Nous avons donc commencé par voir que c’est parce que le désir de connaissance contenait un paradoxe consistant à isoler celui qui cherche à savoir, c’est-à-dire celui-là même qui cherche à rompre son isolement, que la philosophie est nécessaire en tant qu’elle considère la rupture de l’isolement par la recherche de la vérité comme une tâche infinie, comme une limite indépassable.
Mais comment puis-je connaître vraiment ce qui n’est pas moi si je ne commence pas par faire l’inventaire de mon moi, afin de distinguer entre ce que je maîtrise parfaitement et en quoi je puis avoir pleine confiance, et ce qui échappe à mon contrôle conscient et qui est susceptible de me couper du monde plus que de m’en rapprocher ? C’est en quoi réside le deuxième enjeu de la philosophie comme exercice du doute afin de me libérer des apparences trompeuses.

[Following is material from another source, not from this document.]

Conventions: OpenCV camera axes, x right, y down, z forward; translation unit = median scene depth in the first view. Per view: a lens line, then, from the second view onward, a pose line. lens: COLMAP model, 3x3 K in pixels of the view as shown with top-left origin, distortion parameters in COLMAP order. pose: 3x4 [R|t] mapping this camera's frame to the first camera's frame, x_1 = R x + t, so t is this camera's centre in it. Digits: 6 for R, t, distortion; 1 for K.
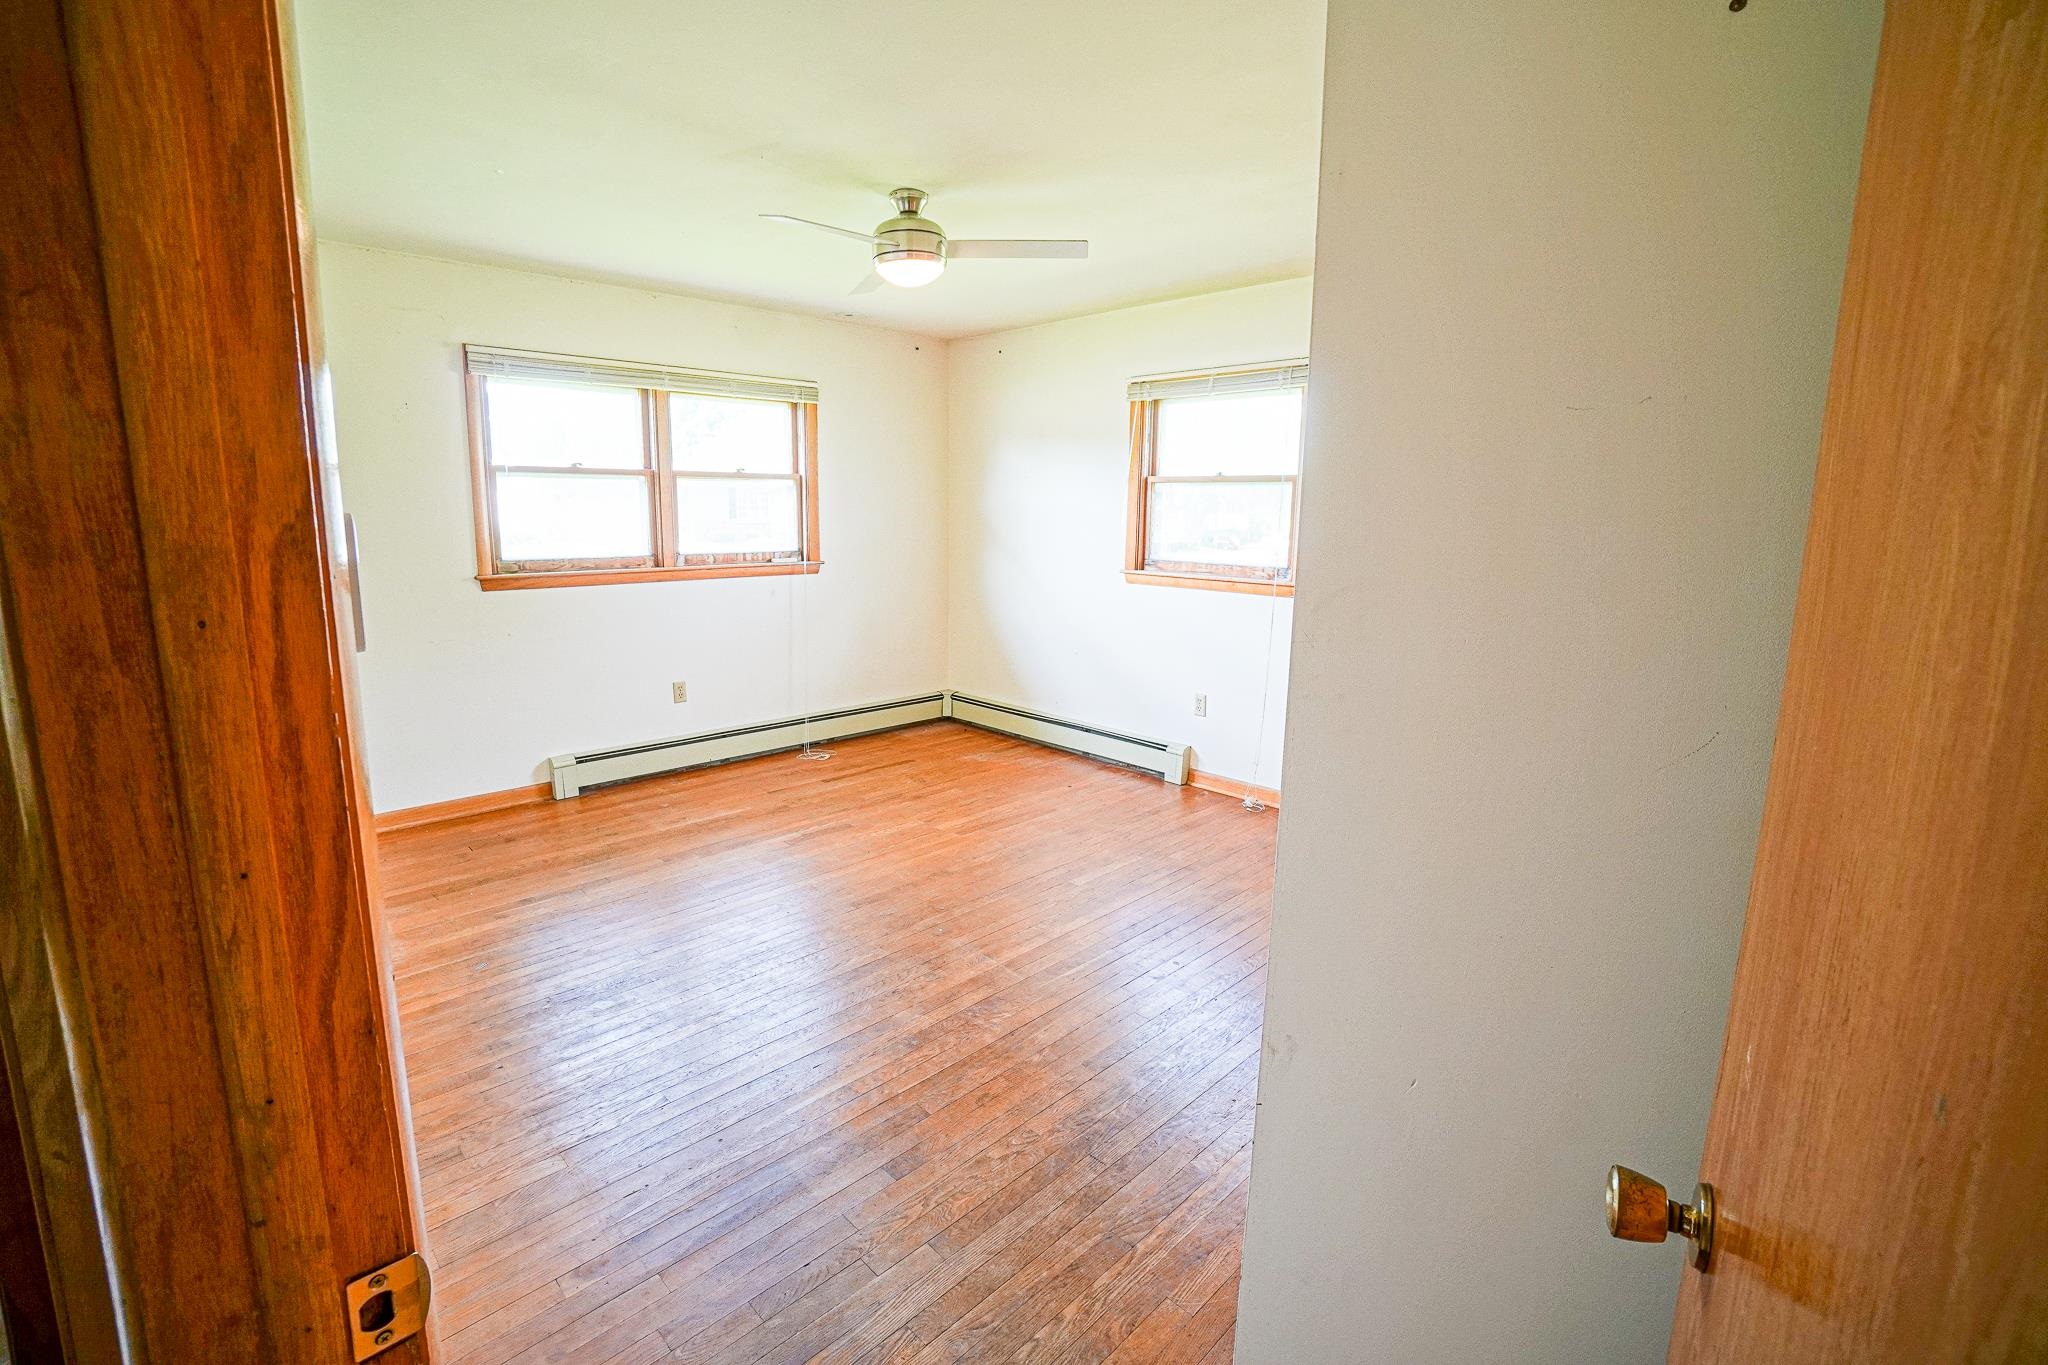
lens RADIAL K [[897.2, 0, 1004.8], [0, 897.2, 662.0], [0, 0, 1]] dist [-0.068020, 0.023795]
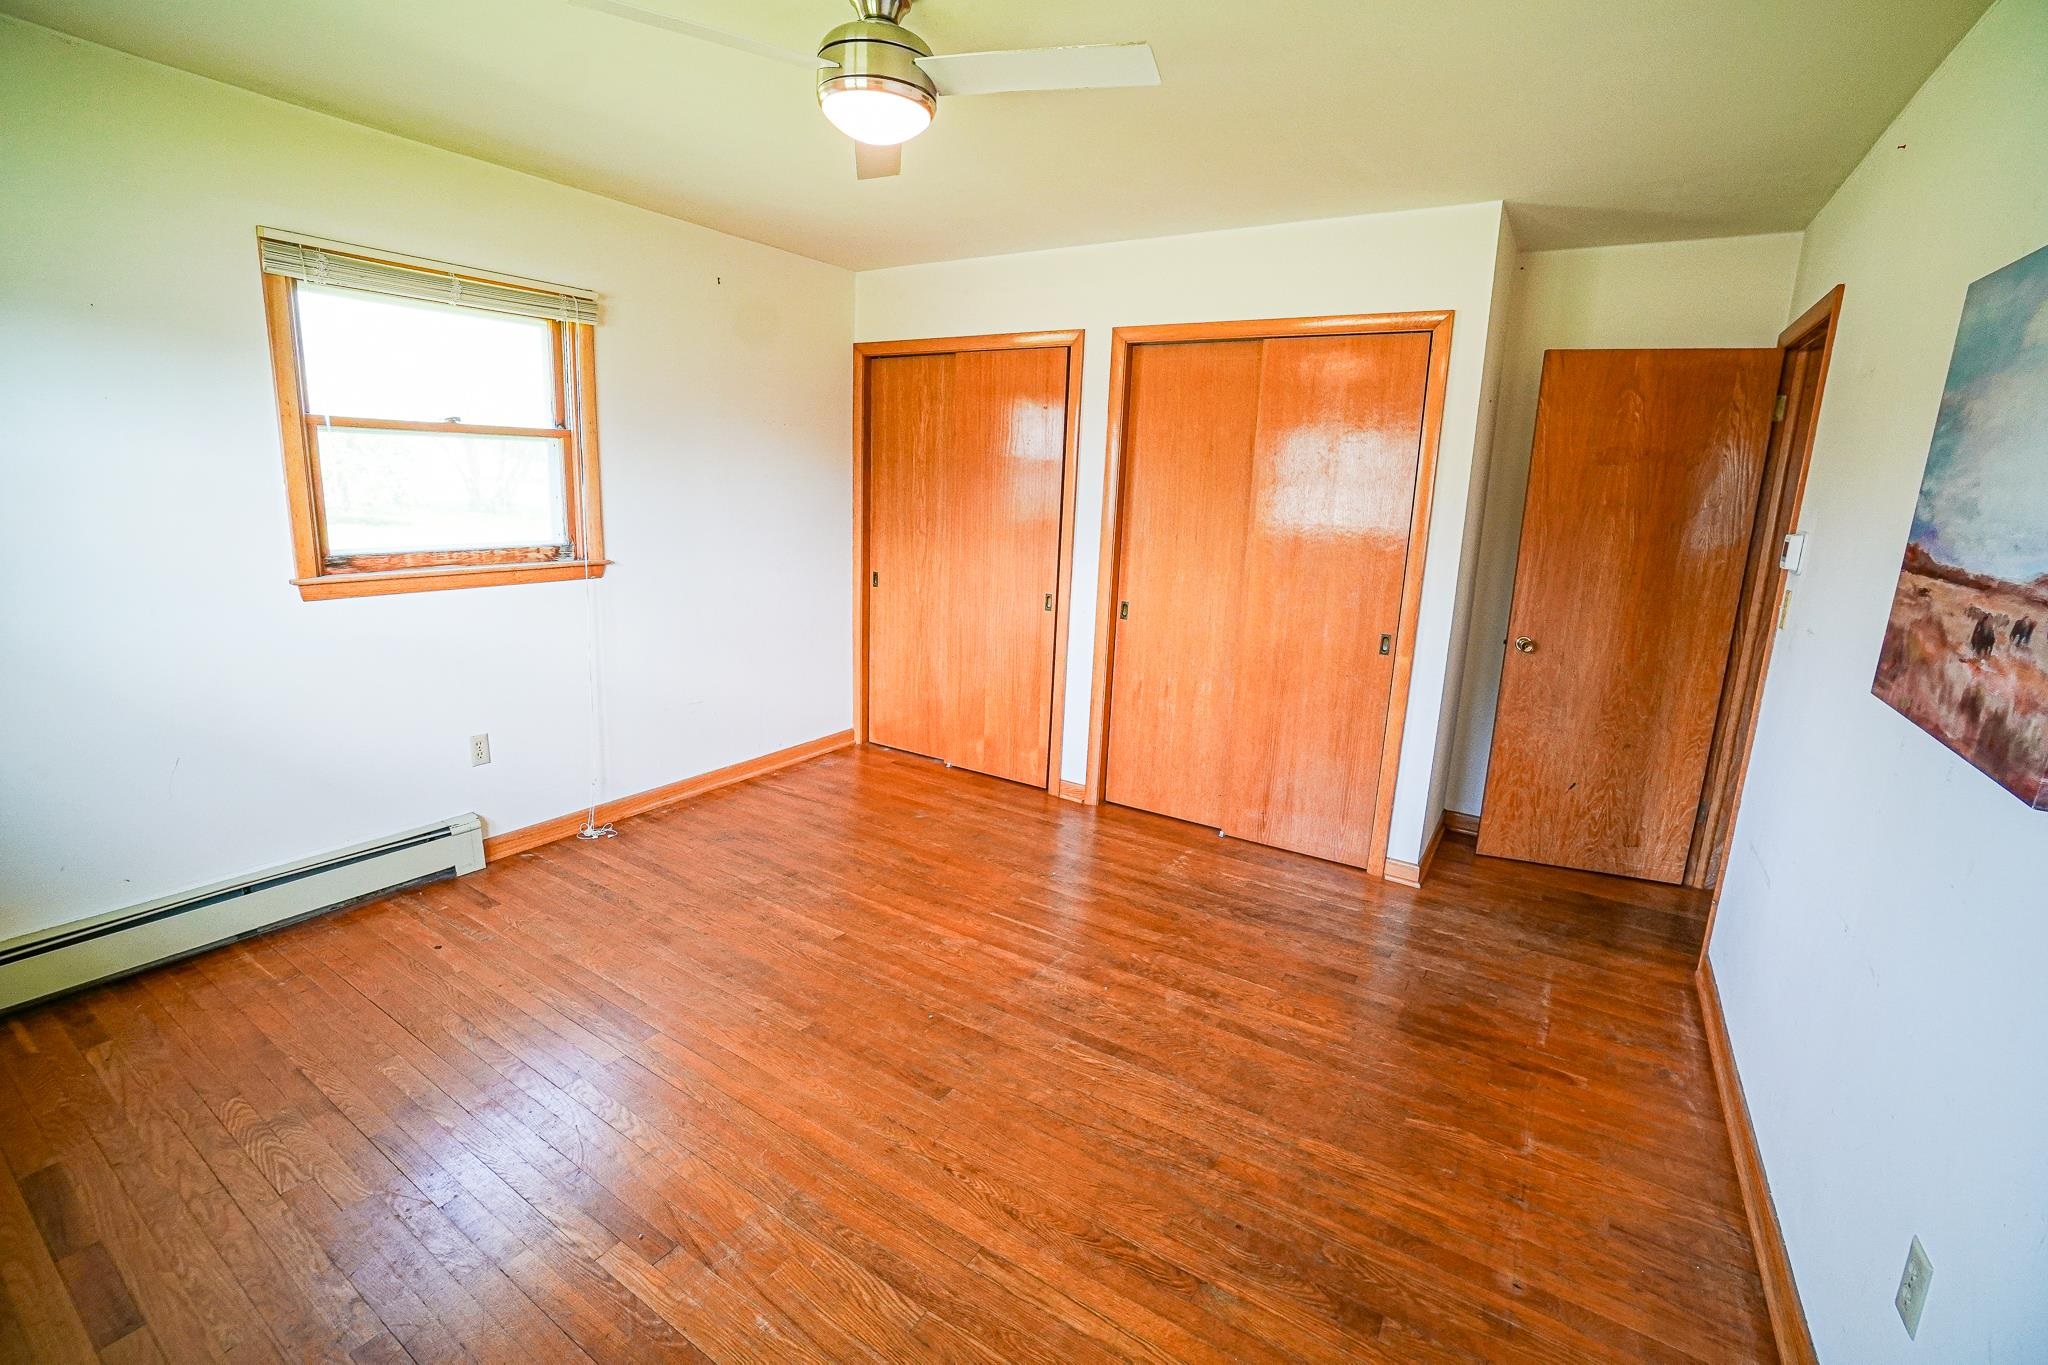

Cependant, encore une fois, cette conscience d’un désir intellectuel de connaître s’opposant à un désir corporel de vivre m’isole à la fois de mon propre corps et du corps d’autrui. Et, là encore, il est nécessaire de faire appel à une activité qui réconcilie le corps et l’esprit, le moi et autrui, en montrant qu’une telle opposition d’intérêt n’est qu’apparente. C’est donc le troisième enjeu de la philosophie que de permettre la prise en compte rationnelle du facteur temps afin d’agir avec justice, c’est-à-dire d’établir une communauté d’intérêt entre l’esprit, le corps, autrui et le monde.